Each ancient Aztec weapon was unique, used for a specific purpose - Aztec warfare was a highly organized, complex affair, steeped in ritual and tradition. We know quite a bit about some of the weapons that were used by the Aztecs, though it appears much of the history has been lost. Manuel Aguilar-Moreno writes:
One finds a repetition of the most important weapons in historical sources, while other weapons receive minimal mention in only a few scattered documents. This suggests that other, less commonly known arms may be forgotten.
So we'll look at the ones that we do know a little about, and briefly discuss each ancient Aztec weapon.
Perhaps the best known ancient Aztec weapon is the maquahuitl (macahuitl). This is sometimes compared to the sword, and it was a powerful, close contact weapon. Like the European sword, they came in two varieties - one handed and two handed. Made from wood (usually oak), they were about 3-4" wide and 3-4' long. The two handed versions might be slightly wider and as tall as a person. Embedded in the edges was obsidian (volcanic stone) or flint.
The maquahuitls were incredibly strong, and the Spanish claimed they could chop the head off a horse with one blow. They were sharp and the Aztecs knew how to use them. They could not thrust like a sword, and so they lent themselves to a different type of warfare.
The picture of a maquahuitl is from The Book of the Sword by Richard Burton. Most likely the maquahuitl usually had simpler grips.
The maquahuitl could be used as a club, but other types of clubs were used. The cuauhololli was a mace made of wood with a ball at the end. It could be used to smash and crush. Various other types of clubs were commonly used, sometimes just made of wood, other times with embedded stone as the maquahuitl.
Another common ancient Aztec weapon was the spear. They were extremely sharp, and sometimes over 7 feet long. They didn't have a small point as many spears you may be familiar with, but a blade a foot wide made of smaller stone blades. Theses spears were known to pierce the Spanish armour, and were sharp enough that the warriors could use them to shave. They are called tepoztopilli. Spears were used in Mexico long before the Aztec empire.

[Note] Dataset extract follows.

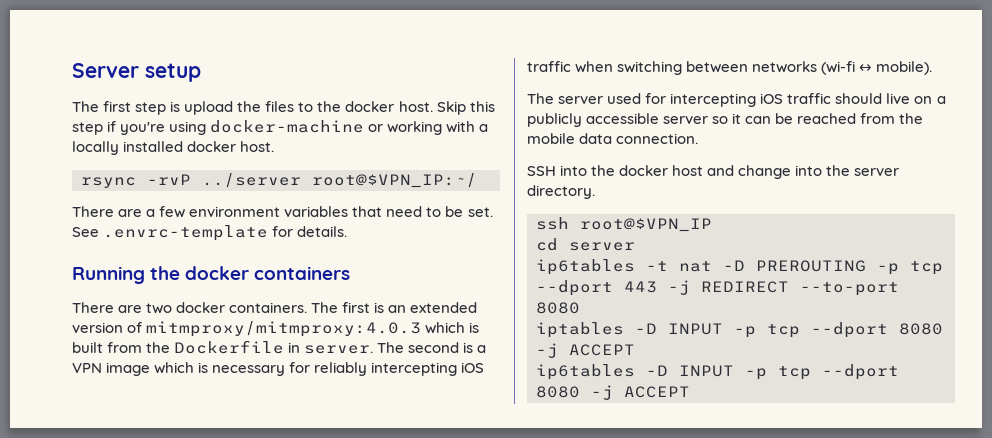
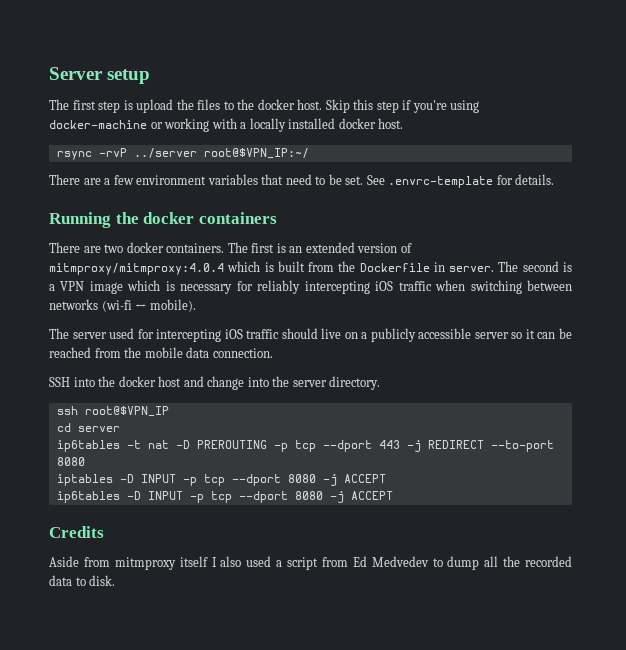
[146,321,422,337] mitmproxy/mitmproxy:4.0.3 -> [49,263,224,275] mitmproxy/mitmproxy:4.0.4
(690, 392) none -> [49,526,104,538] [49,556,572,570] [49,575,116,586] // Credits // Aside from mitmproxy itself I also used a script from Ed Medvedev to dump all the recorded data to disk.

The atlatl was a spear throwing device, for longer distance combat. This ancient aztec weapon is described on The World Atlatl Association website:
An atlatl is essentially a stick with a handle on one end and a hook or socket that engages a light spear or "dart" on the other. The flipping motion of the atlatl propels a light spear much faster and farther than it could be thrown by hand alone.
As you can see, the atlatl was used in other parts of the world and is still used today. The Aztec artists often drew the gods with atlatls in their hands. Darts were used made from oak, single pointed with obsidian, flint, or even copper or bone. The propelled darts tended to be more powerful than arrows.
Atlatls often had a symbolic significance, and some were made with great artistry. One was given to Hernan Cortes by Motecuhzoma II.
Bows, known as tlahuitolli, were common as well. The bows were 5 feet long, and the arrows (yaomime) were pointed with flint, bone or obsidian, and kept in a quiver (mixiquipilli). As with all their weapons, the Aztecs were very skilled in using the bow and arrow. It is believed that the arrows could fly 450 feet or more.
Another devastating ancient Aztec weapon, the sling was made with fibers from the maguey plant (latin agave americana). The slings (tematlatl) were used to send stones flying toward the enemy. They were thrown so powerfully and accurately, that they could do significant damage to a soldier in full metal armour.
The Aztec warrior didn't just pick up stones on the battlefield - they would be prepared ahead of time, carefully shaped. It is believed that the stones could be thrown farther than the arrows could be shot - perhaps over 650 feet.